Limitations & Future Work

  • Constrained by the spatial resolution of MLLM internal representations: LLaVA-1.5 produces only 24×24 relevance maps, which may be insufficient for detecting extremely small objects in 8K images.
  • Inherits the base MLLM's limitations in understanding spatial relations (e.g., "left/right of image"), a fundamental weakness that cannot be corrected without training.
  • On large-object datasets (e.g., GQA with LLaVA-OV), performance drops by up to 10.99 pp, as cropping may discard global context necessary for large objects.
  • Target object extraction relies on ICL and may be inaccurate in complex multi-object scenarios.
  • vs. ZoomEye: The core difference lies in the search strategy — ZoomEye performs exhaustive hierarchical tree search with 3 forward passes per candidate, while FOCUS uses KV-cache-based relevance maps for informed search requiring only 1 forward pass for localization, yielding 3–6.5× efficiency gains.
  • vs. ViCrop: ViCrop's rel-attn and attn-grad variants depend on full Q-K attention weights or gradients, which are incompatible with FlashAttention; FOCUS is fully compatible with modern efficient inference frameworks via V-V pseudo-attention.
  • vs. DC2: DC2 queries the MLLM to generate captions for each candidate region to determine target presence, incurring substantial computational overhead; FOCUS extracts spatial information directly from internal representations without additional text generation.
  • vs. SEAL: SEAL requires an auxiliary decoder and task-specific fine-tuning to predict heatmaps; FOCUS is entirely training-free and plug-and-play.

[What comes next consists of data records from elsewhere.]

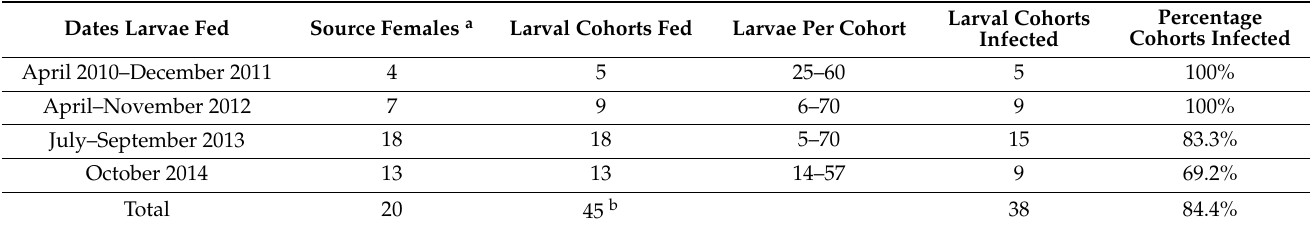
Table 3. Assessment of transovarial infection of O. hermsi larvae with B. hermsii by feeding larval cohorts on mice at different times after tick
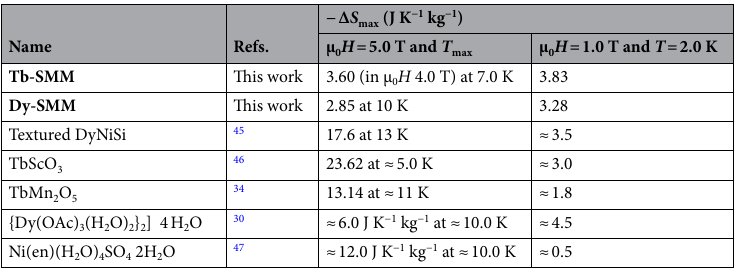
Table 1. Examples of rotating magnetocaloric properties of selected potential refrigerants.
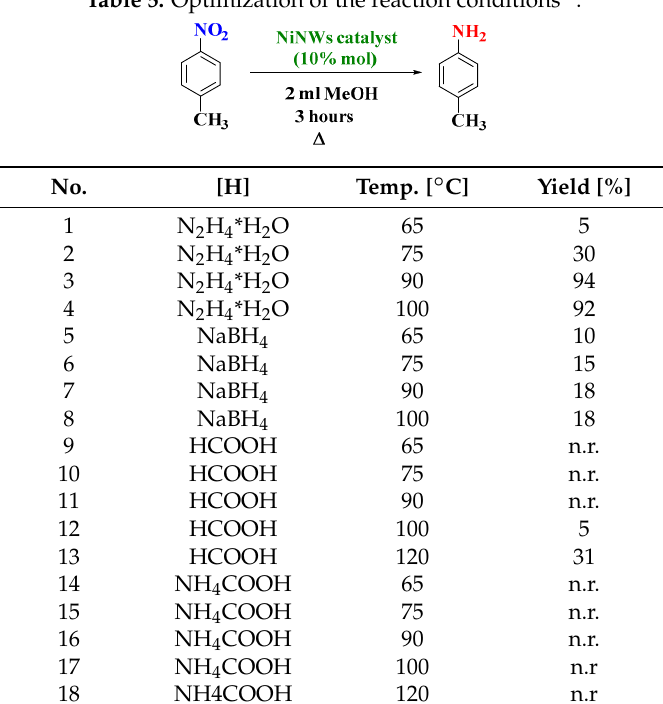
Table 5. Optimization of the reaction conditions a .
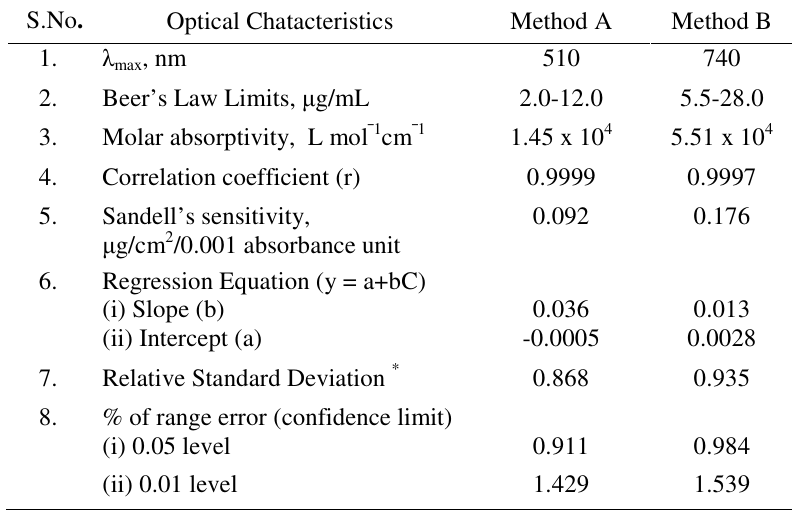
Table 1 . Optical characteristics, precision, accuracy of the methods proposed in the determination of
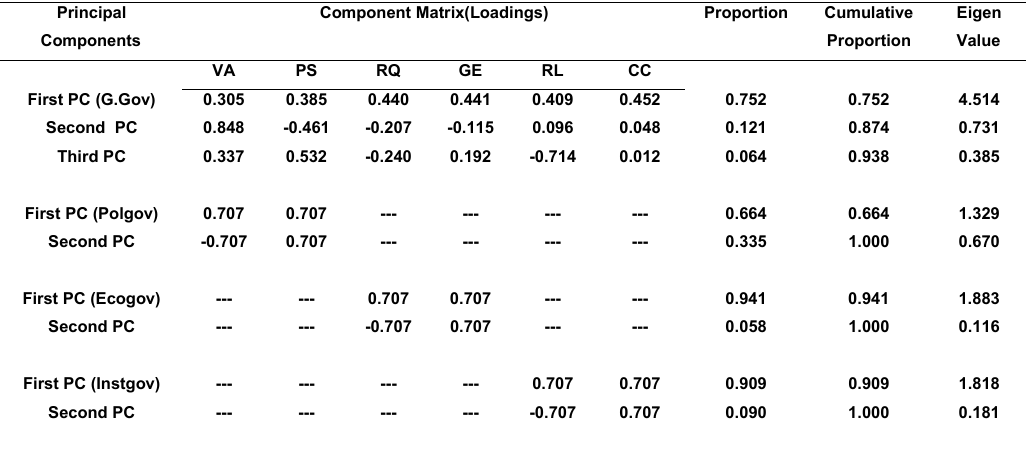
Table 4: Principal Component Analysis (PCA) for Governance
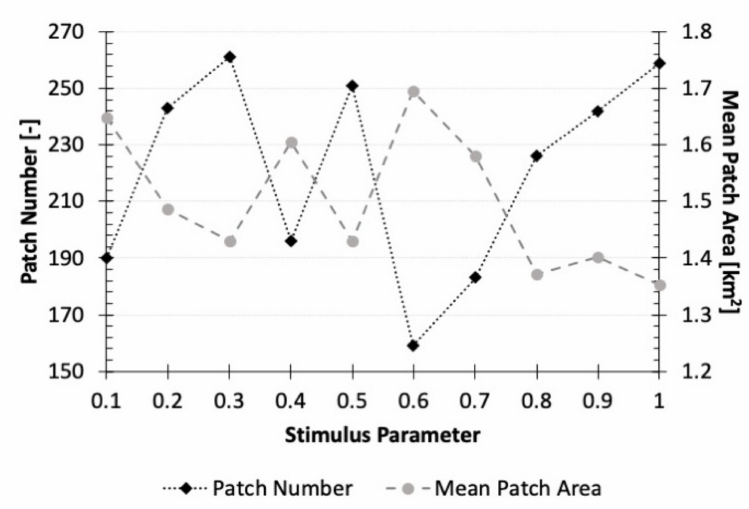
Figure 3. Results of the stimulus parameter sensitivity analysis. Patch number of new urban areas and mean patch area of the newly developed areas resulting from a varying stimulus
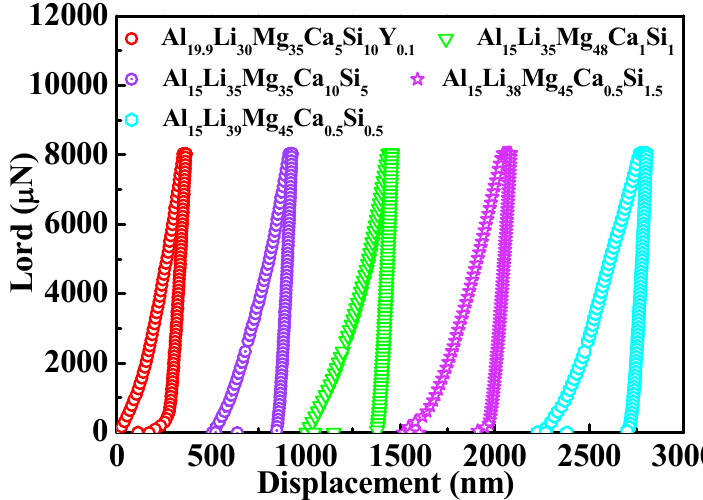
Figure 6. Representative load-displacement curve of nanoindentation tests for five ULW-CCAs.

The finding that KV-cache implicitly encodes spatial information is transferable to a variety of tasks, including training-free open-vocabulary detection, image editing region localization, and spatiotemporal localization in video. V-V pseudo-attention can serve as a general-purpose substitute for attention visualization and interpretability analysis under FlashAttention. The AND-semantic multi-token intersection filtering paradigm is a clean and extensible approach for compositional attribute queries, applicable to multi-attribute retrieval and combinatorial reasoning.

Rating

  • Novelty: ⭐⭐⭐⭐ — Using KV-cache value features for object localization is a novel perspective, though the overall "localize-then-answer" paradigm remains conventional.
  • Experimental Thoroughness: ⭐⭐⭐⭐⭐ — Four datasets, three model architectures, detailed ablation studies, and hyperparameter sensitivity analysis provide comprehensive coverage.
  • Writing Quality: ⭐⭐⭐⭐⭐ — Motivation is clearly derived, method description is precise, figures and tables are well-designed, and comparisons with competing methods are fair.
  • Value: ⭐⭐⭐⭐ — Addresses a practical efficiency bottleneck with an elegant, plug-and-play method of clear relevance to industrial deployment.